Senator Bob Menendez refuses to resign amid new corruption allegations

Sen. Bob Menendez will not resign despite calls for his resignation after facing federal corruption charges related to an alleged years-long bribery scheme, the New Jersey Democrat announced Friday.
“Those who believe in justice believe in innocence until proven guilty,” Menendez, 69, said in a statement.
“I plan to continue fighting for the people of New Jersey with the same success I have had over the past five decades. This is the same track record that these same leaders have always praised.”
Menendez, who has served in the Senate since 2006, wildly claimed that his ethnicity played a role in calls for his ouster from the upper house.
“It’s not lost on me how quickly some people judge a Latino and push him out of his place,” he said.
“I do not go anywhere.”
The U.S. Attorney’s Office for the Southern District of New York charged Menendez and his wife, Nadine Menendez, 56, on Friday with three counts of conspiracy in connection with what prosecutors described as a “corrupt bribery agreement” involving the couple, three New York businessmen Jersey and others benefited from the government of Egypt.

The Democrat allegedly accepted a Mercedes-Benz C-Class sedan worth $60,000, 13 gold bars and $566,000 in cash in exchange for providing Egyptian officials with confidential, non-public U.S. government information and urged U.S. officials to release $300 million in aid to Cairo.
Prosecutors also say Menendez and his wife received mortgage payments, a recliner, exercise equipment and other items in exchange for protecting the business interests of co-defendants Wael Hana, Jose Uribe and Fred Daibes and shielding Uribe and Daibes from criminal investigation.
While Menendez pledged to remain in the Senate, he has resigned from his chairmanship of the Senate Foreign Relations Committee “until the matter is resolved,” Senate Majority Leader Chuck Schumer (D-NY) said Friday.

Democratic New Jersey Gov. Phil Murphy called for Menendez’s immediate resignation from the Senate in light of the allegations, calling the allegations in the impeachment “deeply disturbing” and “so serious that they threaten Senator Menendez’s ability to serve the people.” “to represent our state effectively.”
Other Democrats, including Rep. Dean Phillips (D-Minn.), Rep. Andy Kim (D-NJ) and former Attorney General Eric Holder, have also called on Menendez to resign.
What we know about the charges against Bob Menendez
New Jersey Senator Bob Menendez is facing federal corruption charges over an alleged years-long scheme.
According to officials, Menendez allegedly accepted bribes, including gold bullion, in exchange for helping three businessmen, Wael Hana, Jose Uribe and Fred Daibes, and the country of Egypt.
Menendez and his wife, Nadine, were accused of accepting hundreds of thousands in bribes, according to a federal indictment in Manhattan.
When authorities searched Menendez’s Englewood Cliffs home in June 2022, they found a 2019 Mercedes C-Class, at least 13 gold bars and $566,000 cash “packaged in envelopes.” Another $70,000 cash was found in Nadine’s locker.

According to federal authorities, Menendez also received mortgage payments and paid for a no-show or infrequent job and furnishings for his apartment.
This is not the first time the 69-year-old Democrat has been charged with federal corruption.

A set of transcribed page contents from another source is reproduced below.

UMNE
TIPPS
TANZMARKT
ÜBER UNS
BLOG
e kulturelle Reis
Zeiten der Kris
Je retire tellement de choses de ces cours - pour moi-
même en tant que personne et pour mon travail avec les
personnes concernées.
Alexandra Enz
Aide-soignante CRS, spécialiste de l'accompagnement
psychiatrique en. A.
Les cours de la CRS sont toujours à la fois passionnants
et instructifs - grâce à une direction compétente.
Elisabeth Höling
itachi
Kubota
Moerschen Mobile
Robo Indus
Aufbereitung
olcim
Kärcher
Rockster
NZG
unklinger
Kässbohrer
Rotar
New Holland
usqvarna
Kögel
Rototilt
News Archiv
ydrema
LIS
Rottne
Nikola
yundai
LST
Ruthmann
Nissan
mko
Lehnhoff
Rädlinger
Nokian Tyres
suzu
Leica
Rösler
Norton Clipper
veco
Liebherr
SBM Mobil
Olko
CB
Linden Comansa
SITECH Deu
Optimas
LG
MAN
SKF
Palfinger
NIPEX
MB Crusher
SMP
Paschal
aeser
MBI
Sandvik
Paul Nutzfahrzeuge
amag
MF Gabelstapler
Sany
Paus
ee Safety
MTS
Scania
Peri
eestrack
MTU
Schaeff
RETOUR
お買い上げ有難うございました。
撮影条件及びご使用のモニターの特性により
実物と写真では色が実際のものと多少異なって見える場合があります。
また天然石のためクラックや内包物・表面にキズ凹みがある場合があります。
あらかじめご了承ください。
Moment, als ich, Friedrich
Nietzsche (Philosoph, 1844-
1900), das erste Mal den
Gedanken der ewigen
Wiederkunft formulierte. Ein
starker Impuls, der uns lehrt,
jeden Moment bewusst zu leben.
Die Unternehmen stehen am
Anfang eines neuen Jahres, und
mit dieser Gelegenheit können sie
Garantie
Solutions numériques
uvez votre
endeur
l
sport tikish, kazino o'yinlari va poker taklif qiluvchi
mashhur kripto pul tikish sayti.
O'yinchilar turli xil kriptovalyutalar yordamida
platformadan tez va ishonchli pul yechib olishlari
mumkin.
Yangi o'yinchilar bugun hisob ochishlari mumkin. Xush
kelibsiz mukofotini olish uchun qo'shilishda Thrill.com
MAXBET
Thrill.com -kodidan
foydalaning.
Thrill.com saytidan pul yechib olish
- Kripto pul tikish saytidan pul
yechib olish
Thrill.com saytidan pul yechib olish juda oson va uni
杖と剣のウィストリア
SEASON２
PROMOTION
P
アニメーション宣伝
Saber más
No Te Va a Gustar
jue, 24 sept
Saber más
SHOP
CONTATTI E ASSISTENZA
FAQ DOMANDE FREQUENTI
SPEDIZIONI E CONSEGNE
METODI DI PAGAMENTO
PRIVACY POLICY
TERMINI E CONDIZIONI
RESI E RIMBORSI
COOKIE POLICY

In 2015, Menendez was accused of accepting gifts from Florida eye surgeon Salomon Melgen.
The “gifts” included a Paris vacation, flights on a private jet and vacations at Melgen’s villa in the Dominican Republic.
Menendez dodged a previous federal indictment in 2017 after a jury deadlocked on corruption and bribery charges, leading to a mistrial.
In that case, prosecutors alleged that the Garden State senator received nearly $1 million in private jet flights, vacations and other gifts from ophthalmologist Dr. Salomon Melgen from Florida accepted in return for obtaining visas for the doctor’s foreign friends.
Follow the Post’s latest coverage of the impeachment of Sen. Bob Menendez of New Jersey
Investigators also alleged that Menendez received large political donations in exchange for helping Melgen secure lucrative government contracts.
Menendez was previously investigated for corruption in 2006 by then-New Jersey U.S. Attorney Chris Christie over allegations that a nonprofit group rented space from him while he helped it raise funding.
No charges were filed in this case and the investigation was closed in 2011.